New Gloucester-based ceramist Paul Heroux also changed course, trading in his original idea for platters sporting bird imagery for vessels glazed in smoky colors and imagery of the COVID virus. People dance around the toxin, shrinking from it and, sometimes, from each other. These pieces make clear that Heroux continues to be a master of his medium.
Hunter herself has several works in the show that represent both the pure elation of flight and less joyous contemporary issues that incite a desire (or need) to fly away. Her innovative technique involves gessoing panel or paper surfaces that she then builds up with pigments and, over them, charcoal. Working with cotton balls and Q-tips, she removes charcoal to reveal negative space around bird and landscape forms, which remain black, suffusing pieces in a visceral tactility.
“Fire Flight” is her creative reaction to recent California fires that incinerated over 4 million acres. Aptly, it’s mostly charcoal black forest with a few streaks of smoldering ember-colored pigment underneath that represent fire seen through the trees. The top eighth depicts flocks of birds fleeing the raging fire. It is a compelling image, simultaneously a cautionary tale and an elegy about global warming. Conversely, in the almost ecstatic “Blackbird Flight,” the dense flocks transgress beyond the canvas onto the wall around it.
There are no winged figures in the work of Gayle Fraas and Duncan Slade. The idea of flight manifests most successfully in views of the infinite night sky, some with constellations mapped out. The best convey this endless void in resist-dyed cotton (stars are areas where they applied the resist medium) that has been stitched with circles that imply energy vortexes or time-lapse photography mapping the movement of stellar bodies across the sky. In “Cross River – North,” “Hendrick’s Head South” and “The Point – Northwest” this boundless expanse dominates, but it’s framed by blocky sections of landscape and colorful pattern.
Works executed with water-based media on paper are graphically interesting, yet feel less relevant within the context of the show. Their long, narrow proportions offer only a slice of sky, mitigating their sense of being expansive, voids through which to fly, and their juxtaposition of landscape with sonar charts and topographical maps makes them feel decidedly earthbound. “Traverse” conveys flight through the gently billowing movement of 24 silk panels suspended in space.
Printmaker Lisa Pixley’s work has a tongue-in-cheek quality, as in “A Not Very Still Life” (a vase of flowers in the act of falling off a table) and “No, You Let Go” (two eagles clenching talons as they free fall through the air, which comments on the divisiveness of our current political scene).
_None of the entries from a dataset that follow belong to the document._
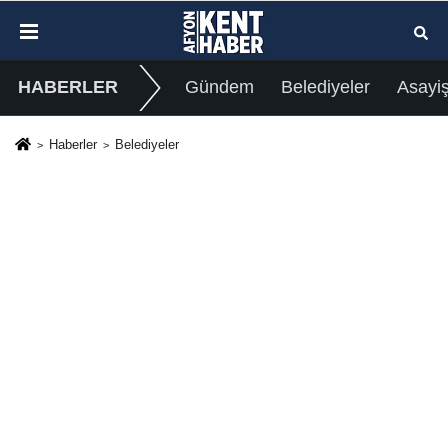
HABERLER
Gündem
Belediyeler
Asayi
Haberler
Belediyeler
An older work, “Hero” seems ironic too, since there is nothing heroic about this flying tube-socked, jersey-wearing figure except his crown.
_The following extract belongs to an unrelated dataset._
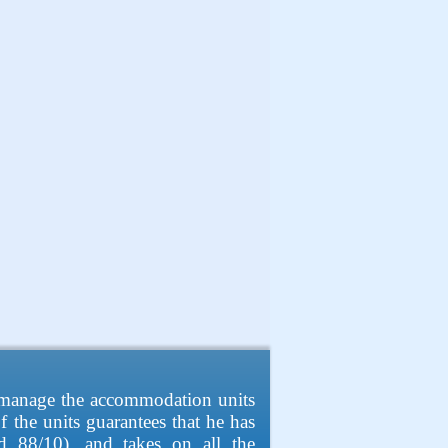
o manage the accommodation units
 the units guarantees that he has
nd 88/10), and takes on all the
Tim McCreight – a metalsmith who set up the metals department at the Maine College of Art – also offers levity. “Spinner” and “Take Off!” are rocks rigged, in vain hope of flight, to propellers. Similarly, “Even a Brick Dreams of Flying” is just that: a brick “fuselage” with biplane wings. They’re visual puns, yet also heartbreaking in their futility. The context of our fractious times also infuses these and works like “Straight Arrow” (which bends downward) and “Guided Arrow” (quivers with no arrowheads that point to each other) with different, perhaps unwelcome, meanings: failure to launch, the impossibility of getting anywhere amid political gridlock, or the downward and conflicting directions in which we seem headed.